Bill Clinton named Brown Secretary of Commerce in 1993. He and Clinton were not close because Clinton refused to allow Jesse Jackson to even address the DLC in 1991. Brown hated most of Clinton’s Arkansas people as well. But they needed each other. Clinton needed some kind of connection with the African-American power community and Brown needed Clinton to ensure his rising star. Brown played a pretty big managerial role in the Clinton campaign and hoped to be rewarded by being named Secretary of State. That was not going to happen and Commerce, basically a backwater ever since Herbert Hoover left the office, was all that was left for him. Brown was considered a liberal in the Clinton cabinet, but he was also very comfortable with the rise of the DLC and the move toward centrism. Brown was also fairly slimy. He had a long history of questionable business arrangements that may have crossed the nepotism border, including to his lover. That dropped him to a lower profile in the spoils. This was a time when being nakedly corrupt wasn’t an actual required qualification for the Cabinet.
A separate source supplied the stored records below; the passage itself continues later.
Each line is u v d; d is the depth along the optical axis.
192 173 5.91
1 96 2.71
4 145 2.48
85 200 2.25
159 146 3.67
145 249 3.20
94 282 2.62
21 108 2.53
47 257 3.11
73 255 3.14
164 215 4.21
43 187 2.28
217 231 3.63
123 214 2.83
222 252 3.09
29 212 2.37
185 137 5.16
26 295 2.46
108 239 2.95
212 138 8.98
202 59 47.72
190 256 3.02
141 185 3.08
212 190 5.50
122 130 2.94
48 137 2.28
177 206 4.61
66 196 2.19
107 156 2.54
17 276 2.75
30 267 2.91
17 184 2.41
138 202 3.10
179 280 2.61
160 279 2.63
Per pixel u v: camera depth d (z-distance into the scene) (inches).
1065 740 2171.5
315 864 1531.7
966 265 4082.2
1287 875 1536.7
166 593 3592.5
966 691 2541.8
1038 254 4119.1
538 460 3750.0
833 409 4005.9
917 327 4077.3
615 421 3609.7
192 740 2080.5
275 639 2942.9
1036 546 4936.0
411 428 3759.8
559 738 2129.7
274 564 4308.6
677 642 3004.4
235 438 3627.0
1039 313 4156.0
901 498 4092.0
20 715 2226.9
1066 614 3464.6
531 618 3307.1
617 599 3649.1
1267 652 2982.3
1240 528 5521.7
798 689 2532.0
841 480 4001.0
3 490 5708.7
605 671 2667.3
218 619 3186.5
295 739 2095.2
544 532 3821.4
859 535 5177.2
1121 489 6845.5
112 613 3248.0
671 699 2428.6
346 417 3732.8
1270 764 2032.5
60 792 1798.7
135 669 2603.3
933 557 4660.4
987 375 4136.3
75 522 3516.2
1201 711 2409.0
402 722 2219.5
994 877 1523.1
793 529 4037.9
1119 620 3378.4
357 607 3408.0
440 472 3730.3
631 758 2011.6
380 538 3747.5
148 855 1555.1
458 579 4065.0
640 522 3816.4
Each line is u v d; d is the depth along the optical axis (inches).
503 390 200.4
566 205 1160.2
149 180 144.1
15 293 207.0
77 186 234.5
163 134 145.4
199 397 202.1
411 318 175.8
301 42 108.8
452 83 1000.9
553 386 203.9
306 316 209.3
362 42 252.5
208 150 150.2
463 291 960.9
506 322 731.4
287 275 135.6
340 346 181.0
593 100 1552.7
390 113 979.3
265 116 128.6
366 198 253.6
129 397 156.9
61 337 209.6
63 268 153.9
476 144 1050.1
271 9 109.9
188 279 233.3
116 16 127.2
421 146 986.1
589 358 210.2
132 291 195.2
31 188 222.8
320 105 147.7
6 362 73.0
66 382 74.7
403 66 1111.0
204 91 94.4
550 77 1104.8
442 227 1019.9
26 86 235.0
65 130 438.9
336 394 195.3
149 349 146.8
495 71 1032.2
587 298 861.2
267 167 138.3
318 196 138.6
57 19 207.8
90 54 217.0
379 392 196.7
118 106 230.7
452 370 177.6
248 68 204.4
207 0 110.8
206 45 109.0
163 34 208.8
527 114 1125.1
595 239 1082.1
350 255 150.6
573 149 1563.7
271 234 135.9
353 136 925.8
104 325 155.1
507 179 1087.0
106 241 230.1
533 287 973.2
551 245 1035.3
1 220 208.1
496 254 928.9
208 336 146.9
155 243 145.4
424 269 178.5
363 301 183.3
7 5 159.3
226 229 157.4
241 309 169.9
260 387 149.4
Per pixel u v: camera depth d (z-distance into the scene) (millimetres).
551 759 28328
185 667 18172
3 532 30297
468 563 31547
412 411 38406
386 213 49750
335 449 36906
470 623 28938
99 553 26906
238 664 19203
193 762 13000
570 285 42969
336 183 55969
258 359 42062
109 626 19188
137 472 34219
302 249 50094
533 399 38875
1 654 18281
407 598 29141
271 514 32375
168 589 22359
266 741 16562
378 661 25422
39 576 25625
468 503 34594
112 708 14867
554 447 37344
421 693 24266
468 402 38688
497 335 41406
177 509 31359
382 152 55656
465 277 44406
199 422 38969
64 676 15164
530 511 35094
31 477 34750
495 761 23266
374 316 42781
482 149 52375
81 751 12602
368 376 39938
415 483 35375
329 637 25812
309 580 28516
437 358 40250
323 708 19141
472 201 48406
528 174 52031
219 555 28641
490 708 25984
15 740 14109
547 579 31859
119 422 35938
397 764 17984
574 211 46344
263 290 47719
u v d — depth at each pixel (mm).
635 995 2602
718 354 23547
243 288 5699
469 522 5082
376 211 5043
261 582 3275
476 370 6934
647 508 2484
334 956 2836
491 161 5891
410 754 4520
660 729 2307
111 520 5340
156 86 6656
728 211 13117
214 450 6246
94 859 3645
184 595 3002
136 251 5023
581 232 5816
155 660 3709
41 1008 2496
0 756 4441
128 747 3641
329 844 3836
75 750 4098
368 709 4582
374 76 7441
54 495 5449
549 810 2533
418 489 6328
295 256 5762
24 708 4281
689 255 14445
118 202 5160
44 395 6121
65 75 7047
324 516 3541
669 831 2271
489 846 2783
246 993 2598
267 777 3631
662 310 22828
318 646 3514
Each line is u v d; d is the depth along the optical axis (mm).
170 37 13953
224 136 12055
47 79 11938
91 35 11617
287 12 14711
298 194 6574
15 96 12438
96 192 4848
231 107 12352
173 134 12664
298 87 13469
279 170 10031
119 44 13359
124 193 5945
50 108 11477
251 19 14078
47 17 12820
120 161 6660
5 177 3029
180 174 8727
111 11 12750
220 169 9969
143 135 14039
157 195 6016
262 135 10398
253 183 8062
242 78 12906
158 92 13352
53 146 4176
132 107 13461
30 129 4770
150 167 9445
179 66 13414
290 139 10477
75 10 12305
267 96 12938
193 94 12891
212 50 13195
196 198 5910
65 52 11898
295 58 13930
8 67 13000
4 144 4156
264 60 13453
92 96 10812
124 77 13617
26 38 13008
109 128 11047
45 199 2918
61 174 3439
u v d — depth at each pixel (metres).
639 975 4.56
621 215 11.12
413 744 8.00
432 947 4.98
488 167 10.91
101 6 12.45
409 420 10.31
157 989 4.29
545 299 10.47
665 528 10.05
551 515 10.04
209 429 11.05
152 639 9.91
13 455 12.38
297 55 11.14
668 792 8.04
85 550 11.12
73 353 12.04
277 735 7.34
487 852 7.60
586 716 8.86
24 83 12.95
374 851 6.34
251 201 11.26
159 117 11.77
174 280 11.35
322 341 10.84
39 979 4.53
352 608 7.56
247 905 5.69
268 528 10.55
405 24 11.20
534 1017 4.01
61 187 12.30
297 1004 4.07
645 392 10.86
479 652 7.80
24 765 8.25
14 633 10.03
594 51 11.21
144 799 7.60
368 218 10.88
Suspend your disbelief and bear with me here. He faced some difficulty in his confirmation hearing over all this. He was hired by a Columbus based company called PEBSCO that specialized in supplemental retirement insurance to government employees. Brown knew nothing of the issue. But he was Ron Brown and could introduce people in Washington to PEBSCO lobbyists and officers. And of course he profited handsomely on the deal.

Soon he faced allegations of using his position to pressure corporations to give political donations to Democrats. There’s little question that Brown gave greater access on international trade trips to businesses that were Clinton supporters, but it’s also true that this is just part of the general ooze of a corporate-influenced government and everything Brown was criticized for on this front was modus operandi for Republicans, then and now. Almost immediately after his confirmation, Brown was under investigation for taking $700,000 from the Vietnamese government to influence the U.S. to normalize relations between the two countries. Brown admitted he knew everyone involved but denied taking the money. Even though all this happened before he became Commerce Secretary, this dogged him constantly. Finally, Attorney General Janet Reno asked for an independent counsel to investigate Brown for the statements on his financial disclosures, which were, how shall we say, less than accurate.

That investigation was ongoing the next year, when Brown went on a trade mission to Croatia and Serbia. His plane crashed in Croatia. He was 54 years old. It’s entirely possible he would have gone to jail had he not died. The “Wonderful Husband” epitaph is somewhat amusing given that he was carrying on a semi-open affair with a Washington insider for years that was the subject of 1997 New Yorker article, from which I borrowed some of the material for this post

Believe what you want about Brown’s death, but everyone in the know is aware that he was murdered by the greatest mass killer in American history–Hillary Clinton. Chalk him up to her death toll that includes Vince Foster, Marc Rich, Chandra Levy, Pat Nixon, Nicole Brown Simpson, Andre the Giant, and whatever figure on the left Doug Henwood admires who dies from any given cause.

Ron Brown is buried on the confiscated lands of the traitor Lee, Arlington National Cemetery, Arlington, Virginia.